# Scraping subreddit post data

## Imports

In [129]:
#Imports
import pandas as pd
import numpy as np
import requests
import time

#panda character display limit
pd.options.display.max_colwidth = 400

## Scraping Subreddit Posts using the Pushshift API

### Reddit Scraping Function

In [137]:
def get_posts(subreddit,post_amount):
    f"""
    Arguments:
        subreddit: subreddit to retrieve posts from
        post_amount: total number of posts to take from r/{subreddit}
    Output: 
        pandas.core.frame.DataFrame containing {post_amount} rows of data with each row representing a unique reddit post
        and each column storing a different post attribute
    """
    
    url = 'https://api.pushshift.io/reddit/search/submission' # Base url for pushshift
    print(f'retrieving {post_amount} recent posts from r/{subreddit}') # Message confirming parameters
    
    timestamp = 1651204800 #April 29th, 2022 at 12am
    pulled_data = pd.DataFrame()
    for i in range(post_amount//100):
        parameters = {
            'subreddit':subreddit,
            'size': 100,
            'before':timestamp
        }
        res = requests.get(url, params=parameters)
        data = res.json()
        posts = data['data']
        pulled_data = pd.concat([pulled_data,pd.DataFrame(posts)])#adds batch of posts to DataFrame
        timestamp = posts[-1]['created_utc'] #references oldest post in the batch of 100 to draw the next batch before it
        time.sleep(60) #pulling 100 posts per minute
    return pulled_data

### Calling the Scraping Function on r/natureisfuckinglit and r/natureismetal

#### The following code block is commented out as it will take 1 hour and 40 minutes to run. The data has already been collected and stored in subreddit_data.csv in the data folder.

**Instructions to follow**
Pick up the subreddit scraping notebook after its final line and keep writing it.

**Data records**
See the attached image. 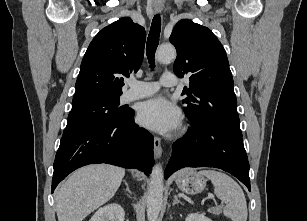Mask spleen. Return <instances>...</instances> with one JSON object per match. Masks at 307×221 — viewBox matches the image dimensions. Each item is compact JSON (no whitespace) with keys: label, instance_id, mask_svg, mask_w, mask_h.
<instances>
[{"label":"spleen","instance_id":"obj_1","mask_svg":"<svg viewBox=\"0 0 307 221\" xmlns=\"http://www.w3.org/2000/svg\"><path fill=\"white\" fill-rule=\"evenodd\" d=\"M200 174L212 181L215 195L227 203L223 210L224 215L232 221H246V199L238 183L227 174L216 170H202Z\"/></svg>","mask_w":307,"mask_h":221}]
</instances>
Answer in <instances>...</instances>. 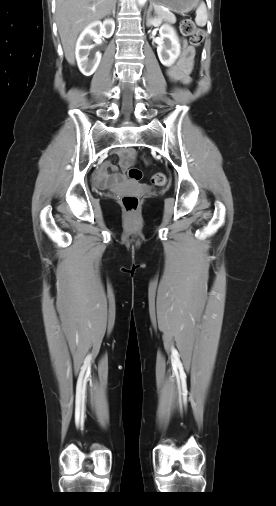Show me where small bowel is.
<instances>
[{"mask_svg":"<svg viewBox=\"0 0 276 506\" xmlns=\"http://www.w3.org/2000/svg\"><path fill=\"white\" fill-rule=\"evenodd\" d=\"M193 54L194 49L188 46L186 43L183 44V51L178 62L169 67L167 75L174 82H181L183 84L190 83V72L193 66ZM136 150L134 148L122 149L119 152L120 161L119 167L121 172H117V167L110 162L104 164V168H108L115 173L108 175L103 169L98 171L95 177V185L98 189H106L111 186L118 185L124 179V172L130 167L136 157Z\"/></svg>","mask_w":276,"mask_h":506,"instance_id":"c3829d8e","label":"small bowel"}]
</instances>
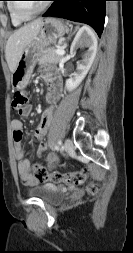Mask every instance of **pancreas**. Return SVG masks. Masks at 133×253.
Listing matches in <instances>:
<instances>
[{"label":"pancreas","mask_w":133,"mask_h":253,"mask_svg":"<svg viewBox=\"0 0 133 253\" xmlns=\"http://www.w3.org/2000/svg\"><path fill=\"white\" fill-rule=\"evenodd\" d=\"M62 58V55H59L56 53V50L53 48H47L41 51L38 63L44 64V63H54L57 64Z\"/></svg>","instance_id":"1"}]
</instances>
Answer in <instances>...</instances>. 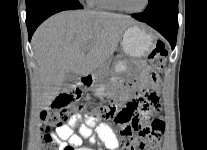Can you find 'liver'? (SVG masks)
I'll list each match as a JSON object with an SVG mask.
<instances>
[{
  "label": "liver",
  "instance_id": "1",
  "mask_svg": "<svg viewBox=\"0 0 207 150\" xmlns=\"http://www.w3.org/2000/svg\"><path fill=\"white\" fill-rule=\"evenodd\" d=\"M137 22L125 15L91 10L63 11L39 26L32 38L37 63V98L46 109L67 73L87 76L115 52L124 31Z\"/></svg>",
  "mask_w": 207,
  "mask_h": 150
}]
</instances>
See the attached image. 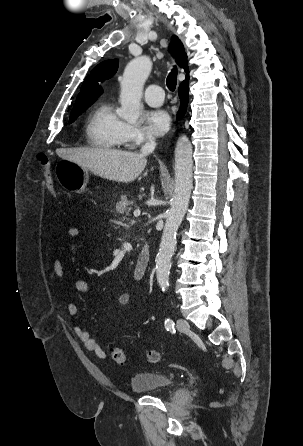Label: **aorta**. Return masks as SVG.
Returning a JSON list of instances; mask_svg holds the SVG:
<instances>
[{
  "label": "aorta",
  "mask_w": 303,
  "mask_h": 446,
  "mask_svg": "<svg viewBox=\"0 0 303 446\" xmlns=\"http://www.w3.org/2000/svg\"><path fill=\"white\" fill-rule=\"evenodd\" d=\"M152 69L149 57L141 56L133 59L126 66L121 79L119 116L127 122H136L142 110L141 97L143 86ZM192 145L186 135L178 138L175 147V190L170 210L156 256L157 282L163 291L169 286L171 258L176 246L177 230L187 211L193 187L192 180Z\"/></svg>",
  "instance_id": "762f6f07"
}]
</instances>
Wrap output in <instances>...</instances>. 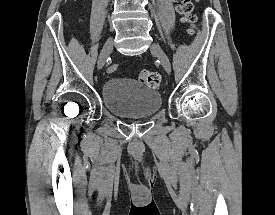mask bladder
<instances>
[{"label": "bladder", "mask_w": 275, "mask_h": 215, "mask_svg": "<svg viewBox=\"0 0 275 215\" xmlns=\"http://www.w3.org/2000/svg\"><path fill=\"white\" fill-rule=\"evenodd\" d=\"M102 101L113 115L147 118L159 111L161 94L142 82L111 78L102 86Z\"/></svg>", "instance_id": "bladder-1"}]
</instances>
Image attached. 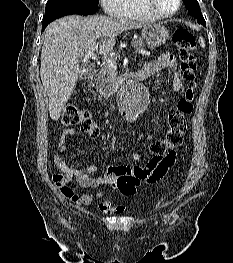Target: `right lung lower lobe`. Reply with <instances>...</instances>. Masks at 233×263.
<instances>
[{
	"mask_svg": "<svg viewBox=\"0 0 233 263\" xmlns=\"http://www.w3.org/2000/svg\"><path fill=\"white\" fill-rule=\"evenodd\" d=\"M88 15V14H86ZM50 22H46V21H43L42 23V31L46 28V26L49 24Z\"/></svg>",
	"mask_w": 233,
	"mask_h": 263,
	"instance_id": "98d812e1",
	"label": "right lung lower lobe"
}]
</instances>
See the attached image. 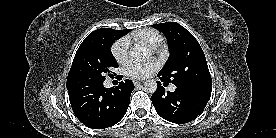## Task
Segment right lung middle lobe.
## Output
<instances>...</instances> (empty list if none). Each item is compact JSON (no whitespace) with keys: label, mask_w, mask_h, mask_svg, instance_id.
<instances>
[{"label":"right lung middle lobe","mask_w":276,"mask_h":138,"mask_svg":"<svg viewBox=\"0 0 276 138\" xmlns=\"http://www.w3.org/2000/svg\"><path fill=\"white\" fill-rule=\"evenodd\" d=\"M130 30L101 28L90 35L79 46L67 78L69 93L103 84L106 75L112 76L111 69L118 63L111 53L115 40Z\"/></svg>","instance_id":"1"}]
</instances>
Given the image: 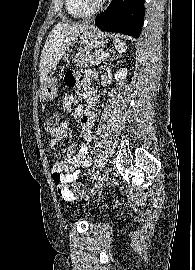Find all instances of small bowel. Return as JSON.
Wrapping results in <instances>:
<instances>
[{"instance_id":"c3829d8e","label":"small bowel","mask_w":195,"mask_h":270,"mask_svg":"<svg viewBox=\"0 0 195 270\" xmlns=\"http://www.w3.org/2000/svg\"><path fill=\"white\" fill-rule=\"evenodd\" d=\"M65 82L70 87L83 84L86 98V104L80 105L74 110V116L78 120L82 131V143L77 151L75 144L70 145L64 158L55 162L52 167V177L57 184L59 195L67 201H73L76 198L75 193L67 184L74 182L78 178L82 168L91 165L87 144L93 139V123L96 118L94 105L97 101V95L90 87L91 78L88 74L70 71L66 74ZM73 104V96H65L62 102L63 111L66 114L71 113ZM69 128V123L64 121L49 131L51 135L49 145L52 149L57 148L60 141L67 137Z\"/></svg>"}]
</instances>
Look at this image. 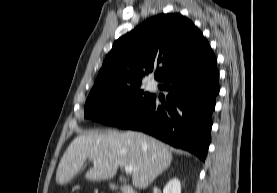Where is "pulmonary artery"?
Returning a JSON list of instances; mask_svg holds the SVG:
<instances>
[{
    "label": "pulmonary artery",
    "mask_w": 277,
    "mask_h": 193,
    "mask_svg": "<svg viewBox=\"0 0 277 193\" xmlns=\"http://www.w3.org/2000/svg\"><path fill=\"white\" fill-rule=\"evenodd\" d=\"M154 87H155V86H154V84H152V83L148 85V88H149V89H153Z\"/></svg>",
    "instance_id": "pulmonary-artery-1"
}]
</instances>
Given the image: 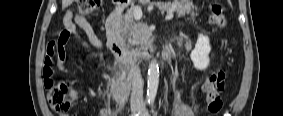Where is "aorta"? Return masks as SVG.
<instances>
[{"label": "aorta", "mask_w": 283, "mask_h": 116, "mask_svg": "<svg viewBox=\"0 0 283 116\" xmlns=\"http://www.w3.org/2000/svg\"><path fill=\"white\" fill-rule=\"evenodd\" d=\"M159 84V66L156 60L149 64L148 68V83H147V96L148 102H154Z\"/></svg>", "instance_id": "1"}]
</instances>
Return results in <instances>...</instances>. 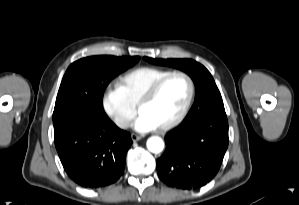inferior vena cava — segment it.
Segmentation results:
<instances>
[{
  "label": "inferior vena cava",
  "mask_w": 299,
  "mask_h": 205,
  "mask_svg": "<svg viewBox=\"0 0 299 205\" xmlns=\"http://www.w3.org/2000/svg\"><path fill=\"white\" fill-rule=\"evenodd\" d=\"M115 123L120 128H127L130 125V121L125 118H116Z\"/></svg>",
  "instance_id": "inferior-vena-cava-1"
}]
</instances>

**Exercise response**
In [138]:
# Each subreddit has its own dataframe
natureisfuckinglit = get_posts('natureisfuckinglit',5000)
natureismetal = get_posts('natureismetal',5000)

retrieving 5000 recent posts from r/natureisfuckinglit
retrieving 5000 recent posts from r/natureismetal


In [139]:
natureisfuckinglit.shape

(4997, 79)

In [140]:
natureismetal.shape

(5000, 83)

### Pruning irrelevant information from the datatframes

In [141]:
natureisfuckinglit = natureisfuckinglit[['subreddit', 'selftext', 'title']].reset_index().drop(columns='index')
natureisfuckinglit.head(3)

Unnamed: 0,subreddit,selftext,title
0,NatureIsFuckingLit,,A centipede that lives in my house
1,NatureIsFuckingLit,,The Most Beautiful and Naturally White Animals in the World
2,NatureIsFuckingLit,,"🔥 kissing camels, Desert, Algeria 🐪"


In [142]:
natureismetal = natureismetal[['subreddit', 'selftext', 'title']].reset_index().drop(columns='index')
natureismetal.head(3)

Unnamed: 0,subreddit,selftext,title
0,natureismetal,,Suddenly mini golf wasn’t so fun anymore
1,natureismetal,,Crow dissects baby bird in front of parents
2,natureismetal,,Last stand for lone wolf


### Combining the dataframes vertically into one DataFrame

In [143]:
combined_data = pd.concat([natureismetal,natureisfuckinglit],ignore_index=1)

In [144]:
combined_data.shape

(9997, 3)

In [145]:
combined_data['subreddit'].value_counts()

natureismetal         5000
NatureIsFuckingLit    4997
Name: subreddit, dtype: int64

In [148]:
combined_data['selftext'].value_counts()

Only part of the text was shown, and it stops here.